London’s youth were flexing their muscles for the first time. Teen boys and teen girls were staking their claim, marking out their territory in the heart of the city. This was the first generation of youth to have money in their pockets and their very own shops to spend it in. Grown-ups were beginning to feel a little threatened by their children’s hedonism and independence, although the Doctor knew that the happy mindlessness of this tiny nation’s youth was going to be rudely shattered by the violence which was brewing even as they danced and kissed. This was London, 1958; the Notting Hill Riots were just around the corner and nothing was ever going to be the same again.

The Doctor offered a sympathetic smile to the teenagers who stared at him with expressions of open hostility, before turning his attention to the business at hand. He pulled the thick card envelope from one of his jacket pockets and spilt the contents out on to the table.

There were pitifully few items. Some coins, a small black wallet, a solitary key and half a packet of chewing gum. Earlier in the day they had been rattling around in the blond boy’s pockets and now they were all that remained of his life. Absently, the Doctor slipped a stick of gum into his mouth and chewed slowly as he turned the items over in his hands.

He had been in two minds as to whether he should hand over the dead boy’s possessions to Chief Inspector Harris. The Doctor felt a little guilty for robbing the police of their only lead; but on the other hand they were unlikely to make any progress on a case as unusual as this.
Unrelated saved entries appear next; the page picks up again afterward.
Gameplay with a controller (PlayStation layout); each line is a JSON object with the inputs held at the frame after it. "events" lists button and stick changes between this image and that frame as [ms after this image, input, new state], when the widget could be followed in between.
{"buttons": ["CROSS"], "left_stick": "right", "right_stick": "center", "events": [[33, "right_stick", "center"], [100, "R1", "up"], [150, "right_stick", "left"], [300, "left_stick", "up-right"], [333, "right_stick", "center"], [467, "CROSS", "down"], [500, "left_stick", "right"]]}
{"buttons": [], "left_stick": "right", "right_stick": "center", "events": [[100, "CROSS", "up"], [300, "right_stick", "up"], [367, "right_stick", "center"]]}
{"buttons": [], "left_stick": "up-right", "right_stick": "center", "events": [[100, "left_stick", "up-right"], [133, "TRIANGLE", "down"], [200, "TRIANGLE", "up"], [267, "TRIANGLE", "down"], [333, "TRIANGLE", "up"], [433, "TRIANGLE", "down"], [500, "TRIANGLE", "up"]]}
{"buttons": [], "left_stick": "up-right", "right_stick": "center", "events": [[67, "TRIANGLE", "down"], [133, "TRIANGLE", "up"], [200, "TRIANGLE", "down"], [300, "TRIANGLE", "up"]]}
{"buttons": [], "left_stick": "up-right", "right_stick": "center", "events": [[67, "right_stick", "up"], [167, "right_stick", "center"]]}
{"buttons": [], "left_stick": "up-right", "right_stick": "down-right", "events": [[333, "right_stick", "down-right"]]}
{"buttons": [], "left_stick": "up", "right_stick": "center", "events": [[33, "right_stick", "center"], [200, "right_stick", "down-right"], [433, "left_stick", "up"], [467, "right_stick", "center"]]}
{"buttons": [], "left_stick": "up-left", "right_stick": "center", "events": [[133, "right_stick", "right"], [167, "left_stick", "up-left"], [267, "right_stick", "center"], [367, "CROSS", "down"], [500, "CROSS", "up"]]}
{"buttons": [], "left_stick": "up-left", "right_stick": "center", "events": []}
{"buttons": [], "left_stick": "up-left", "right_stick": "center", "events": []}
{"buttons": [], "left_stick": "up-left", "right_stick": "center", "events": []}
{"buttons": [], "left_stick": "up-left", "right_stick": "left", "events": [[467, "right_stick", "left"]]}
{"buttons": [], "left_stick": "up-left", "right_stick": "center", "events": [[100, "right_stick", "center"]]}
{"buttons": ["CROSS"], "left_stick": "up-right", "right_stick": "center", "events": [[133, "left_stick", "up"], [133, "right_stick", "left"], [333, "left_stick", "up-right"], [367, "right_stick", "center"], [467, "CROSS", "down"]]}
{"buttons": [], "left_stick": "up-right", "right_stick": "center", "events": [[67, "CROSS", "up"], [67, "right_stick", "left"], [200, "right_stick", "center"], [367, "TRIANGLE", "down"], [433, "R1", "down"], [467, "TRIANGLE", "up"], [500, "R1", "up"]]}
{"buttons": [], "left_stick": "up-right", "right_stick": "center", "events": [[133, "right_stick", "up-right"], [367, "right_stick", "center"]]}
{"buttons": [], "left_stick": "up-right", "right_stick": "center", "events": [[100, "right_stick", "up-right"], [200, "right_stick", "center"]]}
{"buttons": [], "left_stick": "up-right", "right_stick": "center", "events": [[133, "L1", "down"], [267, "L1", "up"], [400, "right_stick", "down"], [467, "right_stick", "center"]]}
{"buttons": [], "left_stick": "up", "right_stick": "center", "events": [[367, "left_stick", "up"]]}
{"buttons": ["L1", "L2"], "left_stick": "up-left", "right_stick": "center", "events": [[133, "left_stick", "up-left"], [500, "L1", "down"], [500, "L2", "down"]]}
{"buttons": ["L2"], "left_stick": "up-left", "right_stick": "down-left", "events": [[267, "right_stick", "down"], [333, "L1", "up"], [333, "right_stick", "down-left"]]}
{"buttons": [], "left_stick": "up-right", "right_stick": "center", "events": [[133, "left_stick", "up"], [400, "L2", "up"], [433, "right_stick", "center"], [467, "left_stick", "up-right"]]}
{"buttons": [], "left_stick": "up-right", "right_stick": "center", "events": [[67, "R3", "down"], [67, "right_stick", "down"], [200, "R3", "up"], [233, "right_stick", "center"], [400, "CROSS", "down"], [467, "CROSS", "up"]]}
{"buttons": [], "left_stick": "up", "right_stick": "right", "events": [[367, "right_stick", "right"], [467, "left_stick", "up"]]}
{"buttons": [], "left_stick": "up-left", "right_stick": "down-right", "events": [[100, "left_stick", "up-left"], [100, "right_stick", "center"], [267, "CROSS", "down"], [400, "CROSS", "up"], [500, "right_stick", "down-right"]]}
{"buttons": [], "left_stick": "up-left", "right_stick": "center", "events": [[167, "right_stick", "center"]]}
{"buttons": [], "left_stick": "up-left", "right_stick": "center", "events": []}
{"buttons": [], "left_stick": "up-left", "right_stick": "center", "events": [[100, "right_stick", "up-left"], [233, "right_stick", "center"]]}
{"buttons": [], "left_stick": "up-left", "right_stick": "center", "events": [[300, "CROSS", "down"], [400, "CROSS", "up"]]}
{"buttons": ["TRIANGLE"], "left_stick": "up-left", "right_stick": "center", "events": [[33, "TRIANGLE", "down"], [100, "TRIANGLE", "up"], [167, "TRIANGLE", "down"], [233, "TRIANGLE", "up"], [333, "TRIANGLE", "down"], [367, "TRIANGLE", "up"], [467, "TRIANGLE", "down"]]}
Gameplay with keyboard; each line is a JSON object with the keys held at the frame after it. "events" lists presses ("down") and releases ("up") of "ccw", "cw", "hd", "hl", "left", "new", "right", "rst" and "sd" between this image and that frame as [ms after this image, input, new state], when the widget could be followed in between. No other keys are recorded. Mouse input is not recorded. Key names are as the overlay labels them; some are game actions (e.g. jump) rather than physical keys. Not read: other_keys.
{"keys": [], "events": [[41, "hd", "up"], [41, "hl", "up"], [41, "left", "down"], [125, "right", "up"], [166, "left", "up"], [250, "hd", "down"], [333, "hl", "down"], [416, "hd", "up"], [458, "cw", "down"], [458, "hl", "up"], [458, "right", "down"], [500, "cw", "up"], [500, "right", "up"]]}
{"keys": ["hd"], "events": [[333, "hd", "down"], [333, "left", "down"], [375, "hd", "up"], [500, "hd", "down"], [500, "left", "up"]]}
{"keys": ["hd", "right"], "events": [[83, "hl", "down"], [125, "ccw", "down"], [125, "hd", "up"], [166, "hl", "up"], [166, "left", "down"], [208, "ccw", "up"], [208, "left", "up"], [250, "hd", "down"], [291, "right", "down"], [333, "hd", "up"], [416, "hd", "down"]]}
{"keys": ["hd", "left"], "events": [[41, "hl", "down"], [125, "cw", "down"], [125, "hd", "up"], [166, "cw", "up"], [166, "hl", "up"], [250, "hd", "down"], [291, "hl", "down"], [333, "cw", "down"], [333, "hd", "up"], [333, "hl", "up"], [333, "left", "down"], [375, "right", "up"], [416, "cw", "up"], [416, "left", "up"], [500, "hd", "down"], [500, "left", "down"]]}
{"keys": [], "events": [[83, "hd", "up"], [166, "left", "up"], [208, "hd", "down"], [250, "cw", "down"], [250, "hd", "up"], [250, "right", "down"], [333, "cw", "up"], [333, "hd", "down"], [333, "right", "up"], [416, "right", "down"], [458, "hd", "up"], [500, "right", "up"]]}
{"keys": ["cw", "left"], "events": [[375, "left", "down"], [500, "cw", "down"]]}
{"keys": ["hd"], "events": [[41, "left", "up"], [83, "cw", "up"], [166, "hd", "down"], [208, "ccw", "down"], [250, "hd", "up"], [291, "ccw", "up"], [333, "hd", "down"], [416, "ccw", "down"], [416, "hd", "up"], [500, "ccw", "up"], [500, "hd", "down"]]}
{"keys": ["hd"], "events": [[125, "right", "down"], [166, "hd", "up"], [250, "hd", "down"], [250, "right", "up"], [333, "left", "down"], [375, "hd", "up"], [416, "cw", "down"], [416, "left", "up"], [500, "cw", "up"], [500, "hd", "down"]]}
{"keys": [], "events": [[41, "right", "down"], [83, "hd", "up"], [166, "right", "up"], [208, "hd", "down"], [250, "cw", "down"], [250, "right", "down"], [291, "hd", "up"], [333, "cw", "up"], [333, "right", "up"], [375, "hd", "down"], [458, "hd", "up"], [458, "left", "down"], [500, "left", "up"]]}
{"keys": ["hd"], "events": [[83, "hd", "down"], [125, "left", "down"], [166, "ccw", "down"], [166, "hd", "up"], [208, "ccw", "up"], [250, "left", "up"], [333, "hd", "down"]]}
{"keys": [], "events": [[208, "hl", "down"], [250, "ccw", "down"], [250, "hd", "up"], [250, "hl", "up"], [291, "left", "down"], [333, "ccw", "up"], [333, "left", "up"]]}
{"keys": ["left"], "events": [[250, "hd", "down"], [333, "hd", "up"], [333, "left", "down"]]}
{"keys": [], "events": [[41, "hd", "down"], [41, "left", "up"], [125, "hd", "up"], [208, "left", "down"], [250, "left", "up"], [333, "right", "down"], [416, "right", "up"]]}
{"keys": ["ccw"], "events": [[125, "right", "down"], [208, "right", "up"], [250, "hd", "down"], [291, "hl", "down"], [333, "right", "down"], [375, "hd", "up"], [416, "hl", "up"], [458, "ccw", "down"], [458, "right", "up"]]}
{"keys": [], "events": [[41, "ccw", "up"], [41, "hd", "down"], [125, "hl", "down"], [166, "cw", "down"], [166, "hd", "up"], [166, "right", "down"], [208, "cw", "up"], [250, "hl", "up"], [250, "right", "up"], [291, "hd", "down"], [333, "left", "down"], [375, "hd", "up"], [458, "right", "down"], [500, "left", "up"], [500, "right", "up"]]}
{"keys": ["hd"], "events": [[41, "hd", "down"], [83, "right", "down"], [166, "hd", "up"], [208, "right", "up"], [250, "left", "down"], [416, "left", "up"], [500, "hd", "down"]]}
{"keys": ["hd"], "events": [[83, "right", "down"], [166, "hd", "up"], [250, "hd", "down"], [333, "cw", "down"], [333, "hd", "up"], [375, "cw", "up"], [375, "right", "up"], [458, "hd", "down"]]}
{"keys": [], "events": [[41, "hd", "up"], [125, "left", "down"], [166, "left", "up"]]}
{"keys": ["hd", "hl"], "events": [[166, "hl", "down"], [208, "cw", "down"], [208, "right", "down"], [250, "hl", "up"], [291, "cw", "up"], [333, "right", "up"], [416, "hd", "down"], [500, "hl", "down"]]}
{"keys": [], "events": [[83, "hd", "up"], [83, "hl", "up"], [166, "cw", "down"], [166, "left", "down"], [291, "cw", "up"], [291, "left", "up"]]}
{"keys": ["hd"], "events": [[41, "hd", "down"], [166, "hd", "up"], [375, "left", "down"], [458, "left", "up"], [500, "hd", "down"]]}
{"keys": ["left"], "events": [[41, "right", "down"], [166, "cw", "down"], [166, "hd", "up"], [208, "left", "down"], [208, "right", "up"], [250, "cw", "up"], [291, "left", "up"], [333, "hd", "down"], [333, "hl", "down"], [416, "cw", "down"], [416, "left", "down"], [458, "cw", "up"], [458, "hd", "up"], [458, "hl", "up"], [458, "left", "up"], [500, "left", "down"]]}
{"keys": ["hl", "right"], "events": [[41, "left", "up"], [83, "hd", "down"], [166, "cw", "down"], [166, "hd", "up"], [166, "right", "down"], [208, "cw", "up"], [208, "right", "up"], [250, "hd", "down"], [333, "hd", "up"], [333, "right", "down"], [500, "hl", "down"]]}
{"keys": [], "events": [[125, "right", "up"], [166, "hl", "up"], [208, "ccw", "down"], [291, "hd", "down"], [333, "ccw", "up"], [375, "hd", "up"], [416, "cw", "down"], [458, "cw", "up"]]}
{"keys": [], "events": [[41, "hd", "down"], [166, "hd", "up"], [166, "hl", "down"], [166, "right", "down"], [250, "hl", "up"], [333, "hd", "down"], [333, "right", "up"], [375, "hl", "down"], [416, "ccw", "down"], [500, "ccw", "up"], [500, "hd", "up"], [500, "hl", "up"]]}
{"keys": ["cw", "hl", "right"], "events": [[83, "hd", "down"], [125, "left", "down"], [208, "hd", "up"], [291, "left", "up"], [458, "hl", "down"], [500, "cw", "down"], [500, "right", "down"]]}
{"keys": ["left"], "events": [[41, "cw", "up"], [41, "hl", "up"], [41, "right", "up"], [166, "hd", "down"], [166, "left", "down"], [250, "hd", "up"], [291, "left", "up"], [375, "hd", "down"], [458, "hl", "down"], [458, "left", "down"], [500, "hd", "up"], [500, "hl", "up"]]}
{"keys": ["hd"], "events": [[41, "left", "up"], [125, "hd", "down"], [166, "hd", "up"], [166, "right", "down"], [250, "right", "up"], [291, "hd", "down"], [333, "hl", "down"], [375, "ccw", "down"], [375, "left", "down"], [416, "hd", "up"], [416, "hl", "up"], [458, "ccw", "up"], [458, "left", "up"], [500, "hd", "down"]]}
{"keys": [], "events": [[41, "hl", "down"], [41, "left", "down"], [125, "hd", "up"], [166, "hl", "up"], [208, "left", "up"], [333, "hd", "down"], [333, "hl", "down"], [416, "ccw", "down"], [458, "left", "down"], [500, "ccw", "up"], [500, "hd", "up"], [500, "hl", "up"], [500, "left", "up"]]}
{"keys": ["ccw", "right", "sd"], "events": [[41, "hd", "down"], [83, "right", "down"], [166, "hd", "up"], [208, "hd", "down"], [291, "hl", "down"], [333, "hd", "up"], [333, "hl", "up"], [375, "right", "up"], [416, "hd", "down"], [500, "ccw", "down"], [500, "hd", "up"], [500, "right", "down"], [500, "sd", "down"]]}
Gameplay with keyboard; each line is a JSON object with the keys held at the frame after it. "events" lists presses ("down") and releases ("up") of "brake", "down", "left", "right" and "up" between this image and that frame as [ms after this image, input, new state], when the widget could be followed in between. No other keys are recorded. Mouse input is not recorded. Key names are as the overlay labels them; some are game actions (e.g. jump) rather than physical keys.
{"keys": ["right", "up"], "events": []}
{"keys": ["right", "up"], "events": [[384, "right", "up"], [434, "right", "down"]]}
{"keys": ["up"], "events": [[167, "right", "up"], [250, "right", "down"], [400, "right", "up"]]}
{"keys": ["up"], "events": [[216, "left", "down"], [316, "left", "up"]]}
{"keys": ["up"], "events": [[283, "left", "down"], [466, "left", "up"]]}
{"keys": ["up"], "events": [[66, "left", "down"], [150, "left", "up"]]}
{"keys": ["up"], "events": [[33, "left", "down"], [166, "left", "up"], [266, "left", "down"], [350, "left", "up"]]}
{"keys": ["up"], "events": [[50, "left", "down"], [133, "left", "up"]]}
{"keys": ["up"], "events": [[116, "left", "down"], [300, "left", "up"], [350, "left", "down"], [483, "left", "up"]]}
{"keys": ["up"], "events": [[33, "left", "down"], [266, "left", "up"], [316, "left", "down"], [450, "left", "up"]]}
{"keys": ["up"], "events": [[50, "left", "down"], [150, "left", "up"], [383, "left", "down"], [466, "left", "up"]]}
He eased his conscience by telling himself that he would slip the envelope back to the hospital the next day.

There was a photograph in the wallet. Two young men, sixteen or seventeen, standing together in the street. They had their arms around each other’s shoulders and were squinting in the bright autumn sunshine. The Doctor recognized one of the boys as the murder victim, although in this picture his hair was dark. He was standing square on to the camera, looking confident and happy, as if he had everything that he wanted. The other boy looked a little younger, perhaps sixteen, with sandy-coloured hair. He was frowning and smiling at the same time. His smile was awkward, as if he were somehow expecting the worst.